Dvisa interdita dois estabelecimentos comerciais em Manaus - Fato Amazônico

Dvisa interdita dois estabelecimentos comerciais em Manaus

Dois estabelecimentos comerciais foram interditados na manhã desta quarta-feira pelo Departamento de Vigilância Sanitária (Dvisa), por descumprimento do código sanitário do município de Manaus. Forma interditados um comércio no bairro São José Operário, no loteamento Castanheira, na Zona Leste de Manaus, que fazia o empacotamento irregular de farinha.

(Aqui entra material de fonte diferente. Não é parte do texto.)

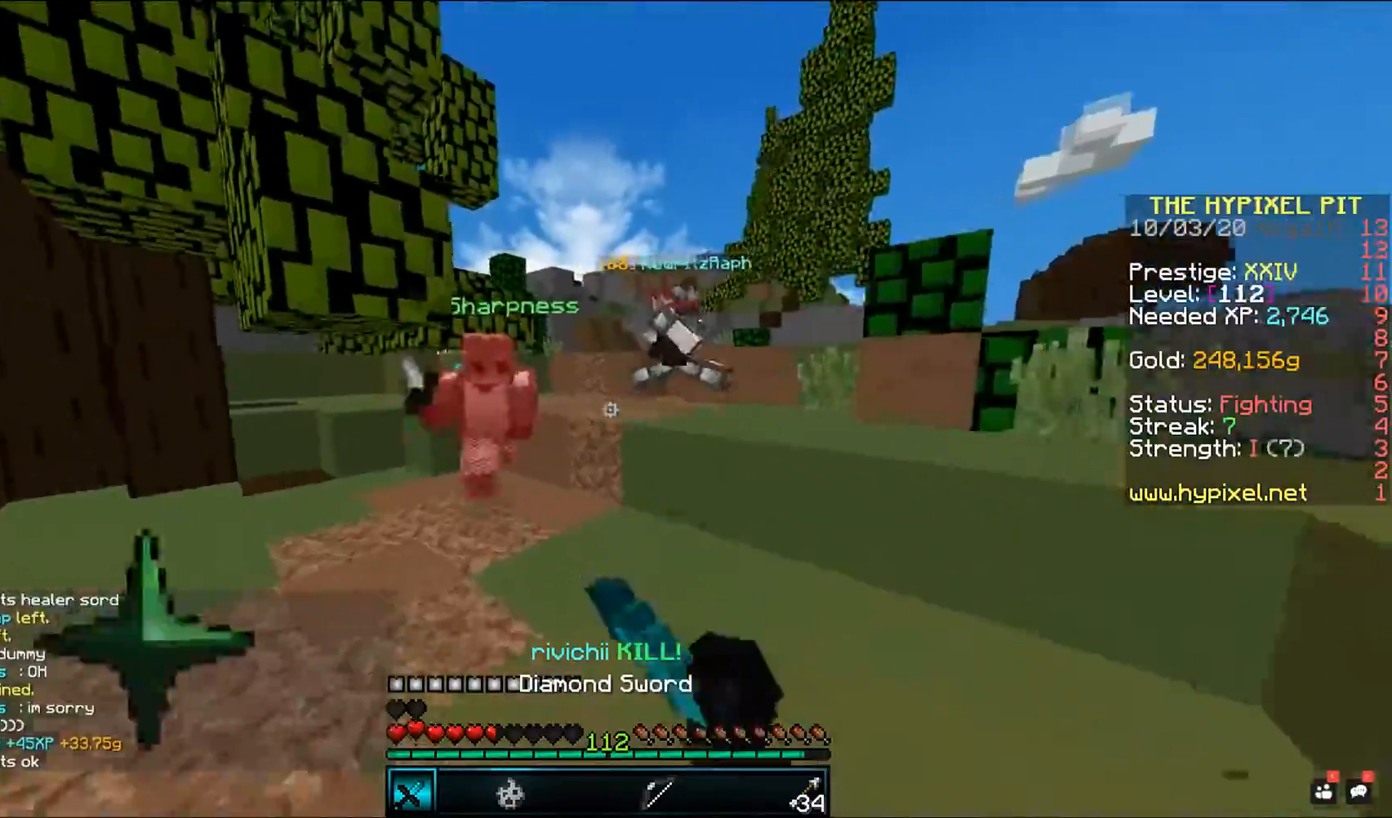
{"keys": ["a", "w"], "mouse": ["left"], "events": []}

Uma distribuidora de frios localizada no bairro Santo Antônio, na Zona Oeste, também foi interditado, por comercialização de produtos fora do prazo de validade.

Washington Brito, chefe da equipe de fiscalização, disse que a empacotadora de farinha, que funcionava anexa a um mercadinho e a uma residência, foi interditada depois da denúncia de uma consumidora que teria apresentado problema de escoriação labial depois de consumir a farinha.

“Durante a interdição detectamos problemas como a presença de gatos no local de empacotamento do produto, falta de higienização, mofo e falta de impermeabilização das paredes. Além de interdição, os proprietários foram multados e agora devem entrar com pedido no Dvisa solicitando uma licença de funcionamento, quando serão orientados a tomar as medidas necessárias para regularizar o estabelecimento comercial”, explicou o fiscal.

De acordo com Washington Brito, a interdição da distribuidora de frios, que comercializa produtos como queijo, presunto e calabresa, foi uma decisão tomada pelo Dvisa baseada no resultado de outras duas fiscalizações realizadas no estabelecimento, quando foram encontrados produtos vencidos destinados para a venda. “O Dvisa emitiu um parecer jurídico para executar a interdição temporária do local baseado no fato de que fiscais de saúde já haviam emitido auto de infração para a empresa e não houve regularização”, informou Washington Brito.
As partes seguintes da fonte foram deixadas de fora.